吉太郎

プロミシング・ヤング・ウーマンの吉太郎のレビュー・感想・評価

4.0
キャシーの執念勝ち。
この世ではあんなドラマチックなエンドはないけど!多くが泣き寝入りするんだろうなぁ。おしゃれなリベンジコメディではないです。視点誘導がかなり巧みで、転の部分で落差にまんまとショックを受けるし、油断させる演出にまんまとハマる。ニーナの描写やレイプシーンが一切ないのは、最後の枕シーンのキレを増加させる意図、、、?監督の頭の中のシナリオを想像するとゾッとするな。

世の中自体がね〜『ガキだった』『覚えてない』で忘れていく。ある意味、犯罪や事件だけじゃなく、過去の失敗とかトラウマもそう。奇しくも、都合よく忘れたひとから幸せになれる。囚われ続ける人だけが幸せになれない。そういうカラクリになってるし、多くの人がそうしてる。キャシーも忘れたフリした方が幸せになれたことは確かだけど、不器用な人もいるし、繊細だった。
ただ、忘れた側も、それを一生覚えてる人がいるってことは忘れないほうがいいよね。未来が変えられるのは確か。でも過去が消え去ることとは全く別物。
あと、今回は女性被害目線で描かれててかつ私は女だけど、記憶ない〜、若気の至りね〜とか言うやつは、女でも男でも大勢いるよな。『記憶がないならオールオッケーです』って道徳の教科書に書いてあるのか?と思うほどに。若いとかは関係ないと思う。記憶は飛ばしたことないけど、映画見ながら自分の過去の言動を振り返っちゃうよね。

途中の学長?も人間らしさがあらわになっておもろーだったね。学識がある人も、対象が何であるか誰であるかによって正義が変わる。人間の危うさ。神聖な正義なんてものはこの世になし。
「正義は特撮ヒーローものと少年ジャンプの中にしかないと思え! 分かったか朝ドラ!」(リーガルハイ)

マヌケなアル。
ライアンのなんとも言えないラインのルックス。
法律はよく分からないけど、デートレイプの定義が曖昧すぎるな〜。
正直、常に一生正しくあるのは難易度が高すぎるよね。この映画に嫌悪を抱いた全員が、都度都度『弱いものいじめはやめろ!』と実際に叫んできたかと言われればほとんどはそうではないと思う。
ただもし、酒、セックス、金、等々で人に被害を及ぼしたなら、それが原因で、いずれ一瞬にして破滅に追い込まれる可能性が一生あり続けることは忘れたくないね。その時、『なんでこんなことに、、』とか言うんだと思う我々って。

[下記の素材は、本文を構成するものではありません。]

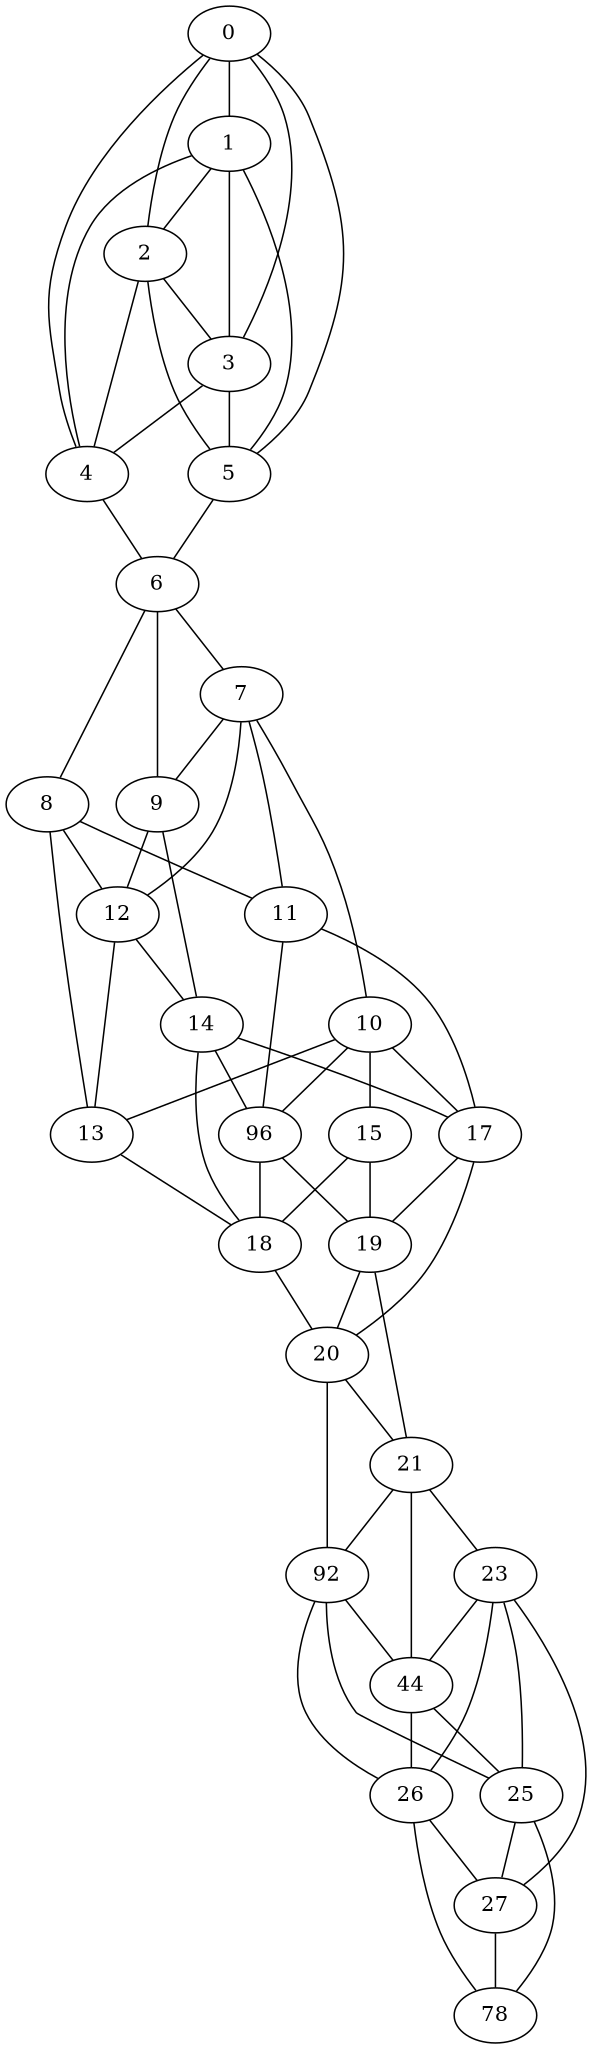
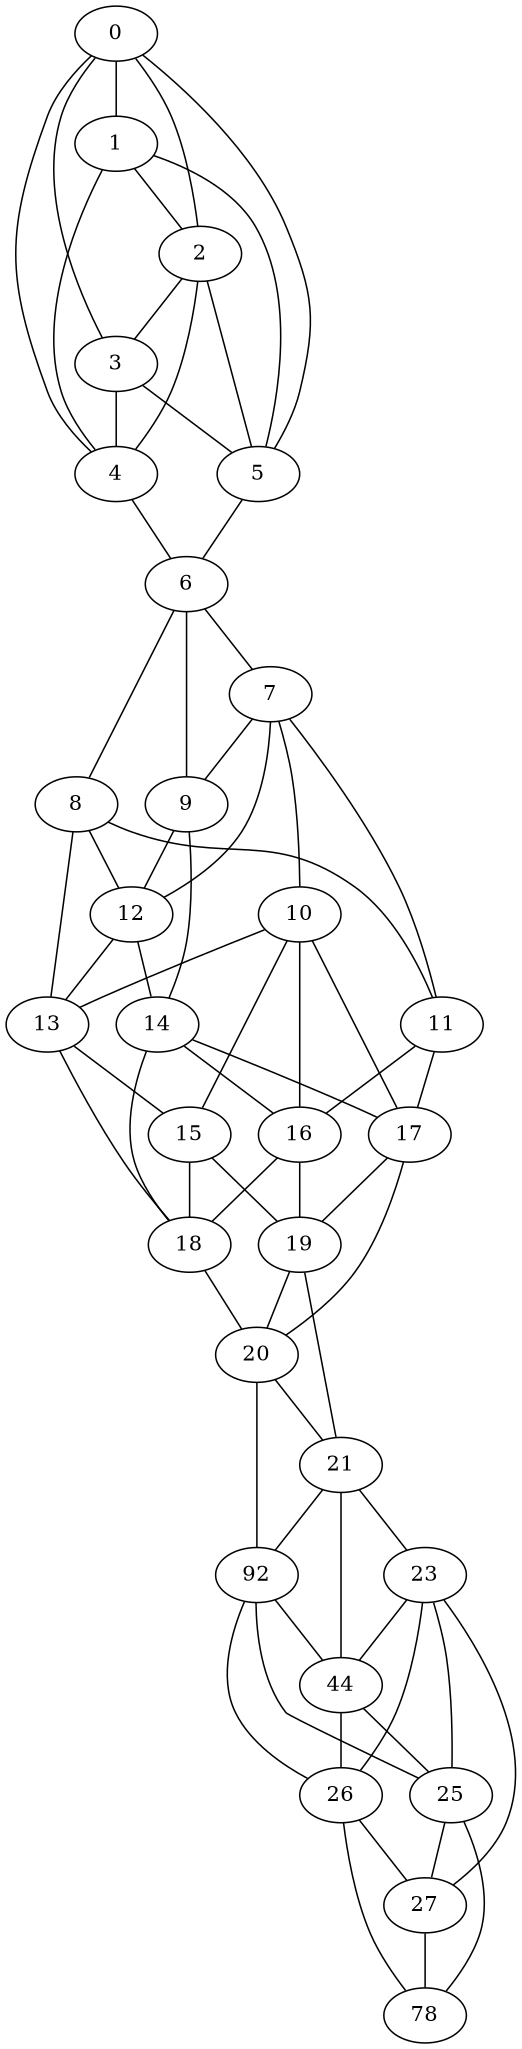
  strict graph {
    fontname="DejaVu Serif"
    node [fontname="DejaVu Serif"]
    edge [fontname="DejaVu Serif"]
    0
    1
    2
    3
    4
    5
    6
    7
    8
    9
    10
    11
    12
    13
    14
    15
-   16 [label=96]
+   16
    17
    18
    19
    20
    21
    n23 [label=92]
    23
    n25 [label=44]
    25
    26
    27
    n29 [label=78]
    0 -- 1
    0 -- 2
    0 -- 3
    0 -- 4
    0 -- 5
    1 -- 2
-   1 -- 3
    1 -- 4
    1 -- 5
    2 -- 3
    2 -- 4
    2 -- 5
    3 -- 4
    3 -- 5
    4 -- 6
    5 -- 6
    6 -- 7
    6 -- 8
    6 -- 9
    7 -- 9
    7 -- 10
    7 -- 11
    7 -- 12
    8 -- 11
    8 -- 12
    8 -- 13
    9 -- 12
    9 -- 14
    10 -- 13
    10 -- 15
    10 -- 16
    10 -- 17
    11 -- 16
    11 -- 17
    12 -- 13
    12 -- 14
+   13 -- 15
    13 -- 18
    14 -- 16
    14 -- 17
    14 -- 18
    15 -- 18
    15 -- 19
    16 -- 18
    16 -- 19
    17 -- 19
    17 -- 20
    18 -- 20
    19 -- 20
    19 -- 21
    20 -- 21
    20 -- n23
    21 -- n23
    21 -- 23
    21 -- n25
    n23 -- n25
    n23 -- 25
    n23 -- 26
    23 -- n25
    23 -- 25
    23 -- 26
    23 -- 27
    n25 -- 25
    n25 -- 26
    25 -- 27
    25 -- n29
    26 -- 27
    26 -- n29
    27 -- n29
  }
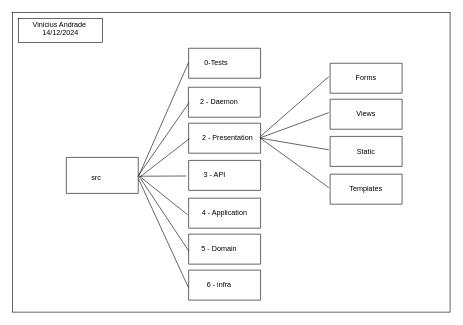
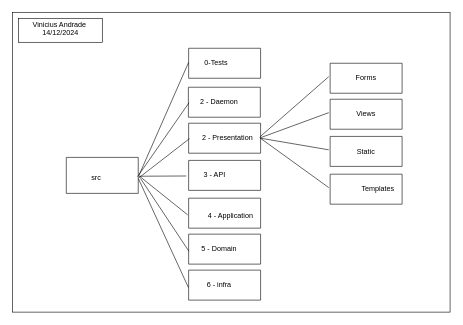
  <mxCell id="0" />
  <mxCell id="1" parent="0" />
  <mxCell id="2" value="" style="rounded=0;whiteSpace=wrap;html=1;" vertex="1" parent="1"><mxGeometry width="730" height="500" as="geometry" x="20" y="20" /></mxCell>
  <mxCell id="3" value="" style="verticalLabelPosition=bottom;verticalAlign=top;html=1;shape=mxgraph.basic.rect;fillColor2=none;strokeWidth=1;size=20;indent=5;" vertex="1" parent="1"><mxGeometry x="110" y="262" width="120" height="60" as="geometry" /></mxCell>
  <mxCell id="4" value="src" style="text;html=1;align=center;verticalAlign=middle;whiteSpace=wrap;rounded=0;" vertex="1" parent="1"><mxGeometry x="130" y="282" width="60" height="30" as="geometry" /></mxCell>
  <mxCell id="5" value="" style="verticalLabelPosition=bottom;verticalAlign=top;html=1;shape=mxgraph.basic.rect;fillColor2=none;strokeWidth=1;size=20;indent=5;" vertex="1" parent="1"><mxGeometry x="314" y="80" width="120" height="50" as="geometry" /></mxCell>
  <mxCell id="6" value="0-Tests" style="text;html=1;align=center;verticalAlign=middle;whiteSpace=wrap;rounded=0;" vertex="1" parent="1"><mxGeometry x="330" y="90" width="60" height="30" as="geometry" /></mxCell>
  <mxCell id="7" value="" style="verticalLabelPosition=bottom;verticalAlign=top;html=1;shape=mxgraph.basic.rect;fillColor2=none;strokeWidth=1;size=20;indent=5;" vertex="1" parent="1"><mxGeometry x="313.6" y="145" width="120" height="50" as="geometry" /></mxCell>
  <mxCell id="8" value="2 - Daemon" style="text;html=1;align=center;verticalAlign=middle;whiteSpace=wrap;rounded=0;" vertex="1" parent="1"><mxGeometry x="330" y="155" width="70" height="30" as="geometry" /></mxCell>
  <mxCell id="9" value="" style="verticalLabelPosition=bottom;verticalAlign=top;html=1;shape=mxgraph.basic.rect;fillColor2=none;strokeWidth=1;size=20;indent=5;" vertex="1" parent="1"><mxGeometry x="314" y="205" width="120" height="50" as="geometry" /></mxCell>
  <mxCell id="10" value="2 - Presentation" style="text;html=1;align=center;verticalAlign=middle;whiteSpace=wrap;rounded=0;" vertex="1" parent="1"><mxGeometry x="334" y="215" width="90" height="30" as="geometry" /></mxCell>
  <mxCell id="11" value="" style="verticalLabelPosition=bottom;verticalAlign=top;html=1;shape=mxgraph.basic.rect;fillColor2=none;strokeWidth=1;size=20;indent=5;" vertex="1" parent="1"><mxGeometry x="314" y="267" width="120" height="50" as="geometry" /></mxCell>
  <mxCell id="12" value="3 - API" style="text;html=1;align=center;verticalAlign=middle;whiteSpace=wrap;rounded=0;" vertex="1" parent="1"><mxGeometry x="325" y="277" width="65" height="30" as="geometry" /></mxCell>
  <mxCell id="13" value="" style="verticalLabelPosition=bottom;verticalAlign=top;html=1;shape=mxgraph.basic.rect;fillColor2=none;strokeWidth=1;size=20;indent=5;" vertex="1" parent="1"><mxGeometry x="314" y="330" width="120" height="50" as="geometry" /></mxCell>
- <mxCell id="14" value="4 - Application" style="text;html=1;align=center;verticalAlign=middle;whiteSpace=wrap;rounded=0;" vertex="1" parent="1"><mxGeometry x="329" y="340" width="90" height="30" as="geometry" /></mxCell>
+ <mxCell id="14" value="4 - Application" style="text;html=1;align=center;verticalAlign=middle;whiteSpace=wrap;rounded=0;" vertex="1" parent="1"><mxGeometry x="339" y="345" width="90" height="30" as="geometry" /></mxCell>
  <mxCell id="15" value="" style="verticalLabelPosition=bottom;verticalAlign=top;html=1;shape=mxgraph.basic.rect;fillColor2=none;strokeWidth=1;size=20;indent=5;" vertex="1" parent="1"><mxGeometry x="314" y="390" width="120" height="50" as="geometry" /></mxCell>
  <mxCell id="16" value="5 - Domain" style="text;html=1;align=center;verticalAlign=middle;whiteSpace=wrap;rounded=0;" vertex="1" parent="1"><mxGeometry x="320" y="400" width="90" height="30" as="geometry" /></mxCell>
  <mxCell id="17" value="" style="verticalLabelPosition=bottom;verticalAlign=top;html=1;shape=mxgraph.basic.rect;fillColor2=none;strokeWidth=1;size=20;indent=5;" vertex="1" parent="1"><mxGeometry x="314" y="450" width="120" height="50" as="geometry" /></mxCell>
  <mxCell id="18" value="6 - infra" style="text;html=1;align=center;verticalAlign=middle;whiteSpace=wrap;rounded=0;" vertex="1" parent="1"><mxGeometry x="320" y="460" width="90" height="30" as="geometry" /></mxCell>
  <mxCell id="19" value="" style="endArrow=none;html=1;rounded=0;entryX=0;entryY=0.468;entryDx=0;entryDy=0;entryPerimeter=0;exitX=1.01;exitY=0.497;exitDx=0;exitDy=0;exitPerimeter=0;" edge="1" parent="1" source="3" target="5"><mxGeometry width="50" height="50" relative="1" as="geometry"><mxPoint x="340" y="380" as="sourcePoint" /><mxPoint x="390" y="330" as="targetPoint" /></mxGeometry></mxCell>
  <mxCell id="20" value="" style="endArrow=none;html=1;rounded=0;entryX=0.01;entryY=0.512;entryDx=0;entryDy=0;entryPerimeter=0;exitX=0.99;exitY=0.537;exitDx=0;exitDy=0;exitPerimeter=0;" edge="1" parent="1" source="3" target="7"><mxGeometry width="50" height="50" relative="1" as="geometry"><mxPoint x="340" y="380" as="sourcePoint" /><mxPoint x="390" y="330" as="targetPoint" /></mxGeometry></mxCell>
  <mxCell id="21" value="" style="endArrow=none;html=1;rounded=0;entryX=0.013;entryY=0.512;entryDx=0;entryDy=0;entryPerimeter=0;exitX=1.007;exitY=0.57;exitDx=0;exitDy=0;exitPerimeter=0;" edge="1" parent="1" source="3" target="9"><mxGeometry width="50" height="50" relative="1" as="geometry"><mxPoint x="240" y="290" as="sourcePoint" /><mxPoint x="390" y="330" as="targetPoint" /></mxGeometry></mxCell>
  <mxCell id="22" value="" style="endArrow=none;html=1;rounded=0;exitX=1.01;exitY=0.523;exitDx=0;exitDy=0;exitPerimeter=0;" edge="1" parent="1" source="3"><mxGeometry width="50" height="50" relative="1" as="geometry"><mxPoint x="340" y="380" as="sourcePoint" /><mxPoint x="310" y="293" as="targetPoint" /></mxGeometry></mxCell>
  <mxCell id="23" value="" style="endArrow=none;html=1;rounded=0;exitX=1.017;exitY=0.523;exitDx=0;exitDy=0;exitPerimeter=0;entryX=-0.013;entryY=0.556;entryDx=0;entryDy=0;entryPerimeter=0;" edge="1" parent="1" source="3" target="13"><mxGeometry width="50" height="50" relative="1" as="geometry"><mxPoint x="340" y="380" as="sourcePoint" /><mxPoint x="390" y="330" as="targetPoint" /></mxGeometry></mxCell>
  <mxCell id="24" value="" style="endArrow=none;html=1;rounded=0;entryX=1.031;entryY=0.583;entryDx=0;entryDy=0;entryPerimeter=0;exitX=0.003;exitY=0.567;exitDx=0;exitDy=0;exitPerimeter=0;" edge="1" parent="1" source="15" target="3"><mxGeometry width="50" height="50" relative="1" as="geometry"><mxPoint x="340" y="380" as="sourcePoint" /><mxPoint x="390" y="330" as="targetPoint" /></mxGeometry></mxCell>
  <mxCell id="25" value="" style="endArrow=none;html=1;rounded=0;exitX=1.003;exitY=0.594;exitDx=0;exitDy=0;exitPerimeter=0;entryX=-0.003;entryY=0.58;entryDx=0;entryDy=0;entryPerimeter=0;" edge="1" parent="1" source="3" target="17"><mxGeometry width="50" height="50" relative="1" as="geometry"><mxPoint x="330" y="390" as="sourcePoint" /><mxPoint x="380" y="340" as="targetPoint" /></mxGeometry></mxCell>
  <mxCell id="26" value="" style="verticalLabelPosition=bottom;verticalAlign=top;html=1;shape=mxgraph.basic.rect;fillColor2=none;strokeWidth=1;size=20;indent=5;" vertex="1" parent="1"><mxGeometry x="550" y="105" width="120" height="50" as="geometry" /></mxCell>
  <mxCell id="27" value="" style="endArrow=none;html=1;rounded=0;entryX=0.992;entryY=0.453;entryDx=0;entryDy=0;entryPerimeter=0;exitX=-0.019;exitY=0.447;exitDx=0;exitDy=0;exitPerimeter=0;" edge="1" parent="1" source="26" target="9"><mxGeometry width="50" height="50" relative="1" as="geometry"><mxPoint x="330" y="310" as="sourcePoint" /><mxPoint x="380" y="260" as="targetPoint" /></mxGeometry></mxCell>
  <mxCell id="28" value="" style="verticalLabelPosition=bottom;verticalAlign=top;html=1;shape=mxgraph.basic.rect;fillColor2=none;strokeWidth=1;size=20;indent=5;" vertex="1" parent="1"><mxGeometry x="550" y="165" width="120" height="50" as="geometry" /></mxCell>
  <mxCell id="29" value="" style="endArrow=none;html=1;rounded=0;entryX=1.003;entryY=0.48;entryDx=0;entryDy=0;entryPerimeter=0;exitX=-0.019;exitY=0.447;exitDx=0;exitDy=0;exitPerimeter=0;" edge="1" parent="1" source="28" target="9"><mxGeometry width="50" height="50" relative="1" as="geometry"><mxPoint x="367" y="390" as="sourcePoint" /><mxPoint x="470" y="308" as="targetPoint" /></mxGeometry></mxCell>
  <mxCell id="30" value="" style="verticalLabelPosition=bottom;verticalAlign=top;html=1;shape=mxgraph.basic.rect;fillColor2=none;strokeWidth=1;size=20;indent=5;" vertex="1" parent="1"><mxGeometry x="550" y="227" width="120" height="50" as="geometry" /></mxCell>
  <mxCell id="31" value="" style="endArrow=none;html=1;rounded=0;entryX=1;entryY=0.5;entryDx=0;entryDy=0;entryPerimeter=0;exitX=-0.019;exitY=0.447;exitDx=0;exitDy=0;exitPerimeter=0;" edge="1" parent="1" source="30" target="9"><mxGeometry width="50" height="50" relative="1" as="geometry"><mxPoint x="331" y="435" as="sourcePoint" /><mxPoint x="434" y="353" as="targetPoint" /></mxGeometry></mxCell>
  <mxCell id="32" value="" style="verticalLabelPosition=bottom;verticalAlign=top;html=1;shape=mxgraph.basic.rect;fillColor2=none;strokeWidth=1;size=20;indent=5;" vertex="1" parent="1"><mxGeometry x="550" y="290" width="120" height="50" as="geometry" /></mxCell>
  <mxCell id="33" value="" style="endArrow=none;html=1;rounded=0;entryX=0.986;entryY=0.48;entryDx=0;entryDy=0;entryPerimeter=0;exitX=-0.019;exitY=0.447;exitDx=0;exitDy=0;exitPerimeter=0;" edge="1" parent="1" source="32" target="9"><mxGeometry width="50" height="50" relative="1" as="geometry"><mxPoint x="368" y="515" as="sourcePoint" /><mxPoint x="435" y="354" as="targetPoint" /></mxGeometry></mxCell>
  <mxCell id="34" value="Forms" style="text;html=1;align=center;verticalAlign=middle;whiteSpace=wrap;rounded=0;" vertex="1" parent="1"><mxGeometry x="575" y="115" width="70" height="30" as="geometry" /></mxCell>
  <mxCell id="35" value="Views" style="text;html=1;align=center;verticalAlign=middle;whiteSpace=wrap;rounded=0;" vertex="1" parent="1"><mxGeometry x="575" y="175" width="70" height="30" as="geometry" /></mxCell>
  <mxCell id="36" value="Static" style="text;html=1;align=center;verticalAlign=middle;whiteSpace=wrap;rounded=0;" vertex="1" parent="1"><mxGeometry x="575" y="237" width="70" height="30" as="geometry" /></mxCell>
- <mxCell id="37" value="Templates" style="text;html=1;align=center;verticalAlign=middle;whiteSpace=wrap;rounded=0;" vertex="1" parent="1"><mxGeometry x="575" y="300" width="70" height="30" as="geometry" /></mxCell>
+ <mxCell id="37" value="Templates" style="text;html=1;align=center;verticalAlign=middle;whiteSpace=wrap;rounded=0;" vertex="1" parent="1"><mxGeometry x="595" y="300" width="70" height="30" as="geometry" /></mxCell>
  <mxCell id="38" value="" style="rounded=0;whiteSpace=wrap;html=1;" vertex="1" parent="1"><mxGeometry x="30" y="30" width="140" height="40" as="geometry" /></mxCell>
  <mxCell id="39" value="Vinicius Andrade&amp;nbsp; 14/12/2024&lt;div&gt;&lt;br&gt;&lt;/div&gt;" style="text;html=1;align=center;verticalAlign=middle;whiteSpace=wrap;rounded=0;" vertex="1" parent="1"><mxGeometry x="47.5" y="40" width="105" height="30" as="geometry" /></mxCell>
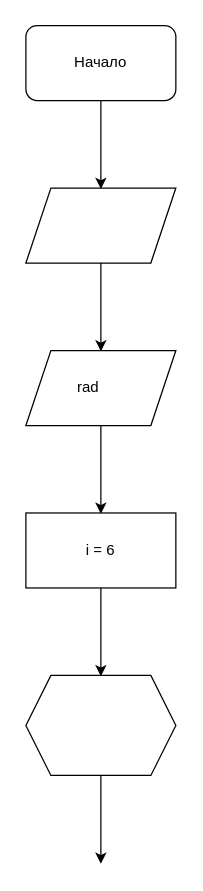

『前途有望』がニーナではなく、アルに向けられるこの世界、アルが未来でいけしゃあしゃあと祝福にまみれ挙式しているこの世界、疑わしきは罰せずとか言いながら冤罪はなくならないこの矛盾した世界。悲観的に見れば私達がいるのはこういう世界。冷静になっちゃうと悲ぴいね。そりゃ、普通に生きてたら死にたくなるよな。知らないフリができない人は死んじゃうでしょ。燃やすシーンでアルが吐いてたけど、なぜお前が吐いてますか?

社会に出て会社にいてよりそう思うけど、自分に対して戒め。性問題だけじゃない。自分の発言が誰かを苦しめたこと、絶対にあったな。反省するべきこともある。今起こる不愉快なことは、全部過去の自分からの報復だということだろう。